Türkiye’nin de içinde yer aldığı bu endeks, Türkiye’de hukukun üstünlüğünün çok geri planda kaldığını gösteriyor.
Örneğin endeks içinde yer alan, “sınırlı hükümet yetkisi” değerlendirmesine göre, Türkiye endeks kapsamındaki 35 ülke arasında 31. sırada bulunuyor.
1) Endeks içinde sınırlı hükümet yetkisi kriterlerinden birisi şudur:
“Bir ülkede hukuk kuralları hükümetlerin yetkisini ne kadar sınırlıyor?”
Türkiye 31. sırada yer aldığına göre, ya hukuk kurallarını hükümetleri sınırlayacak şekilde düzenlemiyoruz. Ya da hükümet hukuk kurallarını dinlemiyor.
Bu endekste bir başka kriter, “basının hükümet üzerinde ne oranda denetleme görevi var” şeklindedir.
Aslında herkes biliyor ki, artık bugün basın dördüncü kuvvet değildir. Ve yine herkes biliyor ki basın hükümeti denetlemiyor. Hükümet basını denetliyor.
Cumhuriyet tarihinde, hiç bir iktidar bugün olduğu kadar basın üzerinde doğrudan veya dolaylı baskı kurmadı.
2) Bir başka endeks göstergesi “yasalar halk tarafından ne kadar anlaşılıyor’’şeklindedir.
Bu gösterge de Türkiye, kendisi ile aynı gelir grubu ve aynı bölgede bulunan 7 ülke içinde sonuncu ülkedir. Endekse giren toplam 35 ülke içinde de, 32 sıradadır.
Meclis’te, gece sabaha karşı çok yasa çıktı. Çoğu yasa tasarısı temel yasa olarak gündeme girdi. Bu nedenle üzerinde yeteri kadar tartışılmadı. Yasa tasarılarında, yönergelerde veya yönetmeliklerde olması gereken detaylar yer aldı. Bu sorunlar, yasaların halk tarafından anlaşılmasını zorlaştırıyor.
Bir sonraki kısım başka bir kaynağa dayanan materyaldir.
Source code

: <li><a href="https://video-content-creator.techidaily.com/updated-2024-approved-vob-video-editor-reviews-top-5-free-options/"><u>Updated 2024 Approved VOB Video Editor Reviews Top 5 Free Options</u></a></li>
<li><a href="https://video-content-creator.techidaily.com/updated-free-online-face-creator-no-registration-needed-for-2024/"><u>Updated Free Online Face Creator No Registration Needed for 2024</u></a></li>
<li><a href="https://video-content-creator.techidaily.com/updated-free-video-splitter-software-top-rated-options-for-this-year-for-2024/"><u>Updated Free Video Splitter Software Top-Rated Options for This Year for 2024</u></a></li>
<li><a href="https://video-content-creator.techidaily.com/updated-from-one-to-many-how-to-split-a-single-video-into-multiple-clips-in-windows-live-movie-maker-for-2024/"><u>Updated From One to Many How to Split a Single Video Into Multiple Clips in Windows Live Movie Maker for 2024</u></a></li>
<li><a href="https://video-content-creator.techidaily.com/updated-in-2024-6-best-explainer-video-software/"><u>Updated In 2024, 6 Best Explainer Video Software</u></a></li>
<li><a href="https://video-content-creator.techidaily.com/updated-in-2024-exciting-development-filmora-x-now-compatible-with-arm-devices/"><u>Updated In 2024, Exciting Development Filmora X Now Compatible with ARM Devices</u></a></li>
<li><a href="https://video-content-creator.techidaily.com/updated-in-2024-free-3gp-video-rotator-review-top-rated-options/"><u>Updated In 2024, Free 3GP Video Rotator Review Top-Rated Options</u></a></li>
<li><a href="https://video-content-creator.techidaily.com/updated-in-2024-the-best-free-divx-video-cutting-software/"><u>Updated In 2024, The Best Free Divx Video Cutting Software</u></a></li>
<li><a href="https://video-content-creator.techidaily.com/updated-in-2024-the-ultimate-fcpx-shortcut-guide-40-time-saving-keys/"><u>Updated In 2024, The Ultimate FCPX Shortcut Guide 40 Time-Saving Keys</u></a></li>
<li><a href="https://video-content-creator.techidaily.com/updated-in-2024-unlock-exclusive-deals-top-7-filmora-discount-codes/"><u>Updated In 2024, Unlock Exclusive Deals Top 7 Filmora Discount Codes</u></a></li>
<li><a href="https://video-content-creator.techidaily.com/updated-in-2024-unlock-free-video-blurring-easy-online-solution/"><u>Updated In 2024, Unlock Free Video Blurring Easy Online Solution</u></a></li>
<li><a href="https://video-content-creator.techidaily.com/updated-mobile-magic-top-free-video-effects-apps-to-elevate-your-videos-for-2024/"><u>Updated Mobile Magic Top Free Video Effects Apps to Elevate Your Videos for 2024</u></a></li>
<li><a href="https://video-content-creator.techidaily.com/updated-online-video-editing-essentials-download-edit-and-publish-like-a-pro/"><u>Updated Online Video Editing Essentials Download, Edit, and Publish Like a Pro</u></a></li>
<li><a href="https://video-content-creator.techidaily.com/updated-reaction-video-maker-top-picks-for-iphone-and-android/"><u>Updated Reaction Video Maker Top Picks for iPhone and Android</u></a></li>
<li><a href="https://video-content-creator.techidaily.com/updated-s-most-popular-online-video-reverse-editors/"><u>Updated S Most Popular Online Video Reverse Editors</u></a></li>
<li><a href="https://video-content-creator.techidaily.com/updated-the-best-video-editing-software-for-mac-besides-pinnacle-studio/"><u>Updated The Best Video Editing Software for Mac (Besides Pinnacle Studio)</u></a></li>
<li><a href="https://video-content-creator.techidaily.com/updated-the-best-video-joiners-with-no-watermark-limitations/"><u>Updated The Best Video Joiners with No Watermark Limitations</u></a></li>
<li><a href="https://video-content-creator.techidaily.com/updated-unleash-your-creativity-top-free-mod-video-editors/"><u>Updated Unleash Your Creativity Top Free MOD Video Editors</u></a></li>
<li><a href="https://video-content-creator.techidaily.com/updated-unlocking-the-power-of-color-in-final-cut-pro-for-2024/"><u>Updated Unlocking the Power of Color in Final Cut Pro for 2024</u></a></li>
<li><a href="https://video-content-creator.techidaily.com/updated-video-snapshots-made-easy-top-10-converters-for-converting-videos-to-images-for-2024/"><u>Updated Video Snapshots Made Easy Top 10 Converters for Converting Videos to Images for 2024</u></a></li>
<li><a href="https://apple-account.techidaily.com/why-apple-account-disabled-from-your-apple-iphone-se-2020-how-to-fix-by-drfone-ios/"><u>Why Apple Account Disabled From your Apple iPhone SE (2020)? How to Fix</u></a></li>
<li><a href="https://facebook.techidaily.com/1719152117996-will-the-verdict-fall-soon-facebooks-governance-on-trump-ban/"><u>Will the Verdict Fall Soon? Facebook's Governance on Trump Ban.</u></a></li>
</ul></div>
3) Nihayet aynı endekste “insan hakları temel göstergelerine’’göre de Türkiye kendi grubu içindeki 7 ülkenin en sonundadır. 35 ülke içinde de sondan üçüncüdür.
Sayılan 35 ülke içinde, monarşi rejimlerinin olduğu ülkeler var. Demokrasiye yeni geçmiş ülkeler var.
Hırvatistan, Dominik Cumhuriyeti, El Salvador, Gana, Ürdün, Tayland gibi ülkelere göre Türkiye’nin demokrasi sorunu varsa, oturup düşünmemiz gerekir.
Türkiye 6 yıldır zikzaklı bir demokrasiye geçiş sancısı yaşıyor. Demokrasiye geçişin üç temel şartı var:
Halka seçme ve seçilme hakkı vermeliyiz. Bunun için önce parti içi demokrasiyi sağlamalıyız. Dokunulmazlıkların kalkması yetmez. Başbakanın Meclis üstündeki vesayetini, genel merkezlerin parti içinde milletvekillerine dokunmalarını da kaldırmalıyız.
Basının denetim fonksiyonu yapabilmesi için önce bu sektörü hükümetlere el açar durumdan çıkarmalıyız. Bunun için de:
* Medyada iş yapacak olanların başka sektörlerde ve medya dışında iş yapmasını önleyecek düzenleme yapmalıyız.
* Hükümetlerin medyayı doğrudan veya dolaylı yönetmesini engelleyecek yasaları çıkarmalıyız.
Din eksenli, inanç eksenli, etnik ayırıma dayanan politika yapmayı engellemeliyiz.